Richard Landes 2019-04-12


To jest fragment z części I rozdziału 2 mojej książki They’re So Smart cause we’re so stupid [Są tacy mądrzy, bo my jesteśmy tak głupi]. Poniższy tekst traktuje o sposobie, w jaki media zachowywały się wobec problemu używania słowa „terroryzm” w reakcji na 9/11. Publikuję to teraz w reakcji na twierdzenie Ahlam Tammimi (kobiety, która świadomie wybrała dzieci za cel morderczego ataku), że nie powinno się uważać jej za terrorystkę:

 

”Dlaczego ja, Ahlam, jestem uważana za terrorystkę, skoro jestem częścią ruchu o wolność i wyzwolenie. Jestem częścią ruchu oporu, który dąży do wyzwolenia”.


Tym samym skorzystała ze szczególnego rodzaju zachodniej głupoty, by oczyścić się z potępienia, na które tak bardzo zasłużyła.   


”Dla jednego terrorysta….”: Redaktorskie podporządkowanie się żądaniom dżihadystów

Reuters odmawia użycia określenia terroryzm na 9/11: Dla jednego terrorysta…

 

Wśród wielu innych skutków zamachy 9/11 ujawniły sprawę w dziennikarstwie, która była uprzednio ukryta przed większością konsumentów wiadomości, ale która stała się wielkim tematem dyskusji i dziennikarskich opinii w kolejnych latach. Od kilku już lat zachodnie agencje informacyjne przyjęły coraz bardziej rygorystyczne odrzucenie słowa „terroryzm/terrorysta”. Jest to, jak twierdzili, „zbyt zabarwione emocjonalnie” słowo i chociaż jest notorycznie trudne do zdefiniowania[1], jego użycie w opisaniu osoby lub czynu niesprawiedliwie uprzedza konsumenta wiadomości wobec osób tak określonych. W końcu, jak brzmi porzekadło: “Dla jednego terrorysta, dla innych bojownik o wolność”.

● **Zapisane wpisy danych**:
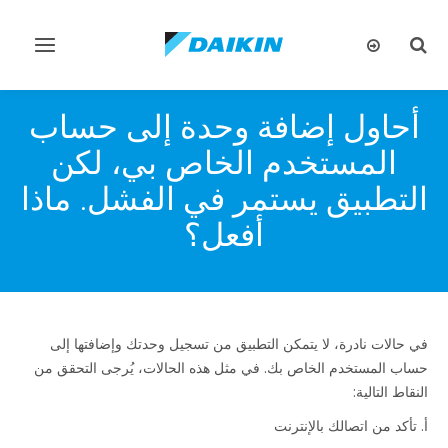
تبديل
تبديل
البحث
التنقل
أحاول إضافة وحدة إلى حساب
المستخدم الخاص بي، لكن
التطبيق يستمر في الفشل. ماذا
أفعل؟
في حالات نادرة، لا يتمكن التطبيق من تسجيل وحدتك وإضافتها إلى
حساب المستخدم الخاص بك. في مثل هذه الحالات، يُرجى التحقق من
النقاط التالية:
أ. تأكد من اتصالك بالإنترنت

● **Twoje polecenie**: Wypisz wszystkie wyrażenia ujęte w cudzysłów w akapicie fragmentu o słowie „terroryzm”, który zaczyna się od słów „Wśród wielu innych skutków”. Zapisane wiersze nie mają tu żadnego znaczenia.

● **Odpowiedź na ćwiczenie**:
- terroryzm/terrorysta
- zbyt zabarwione emocjonalnie
- Dla jednego terrorysta, dla innych bojownik o wolność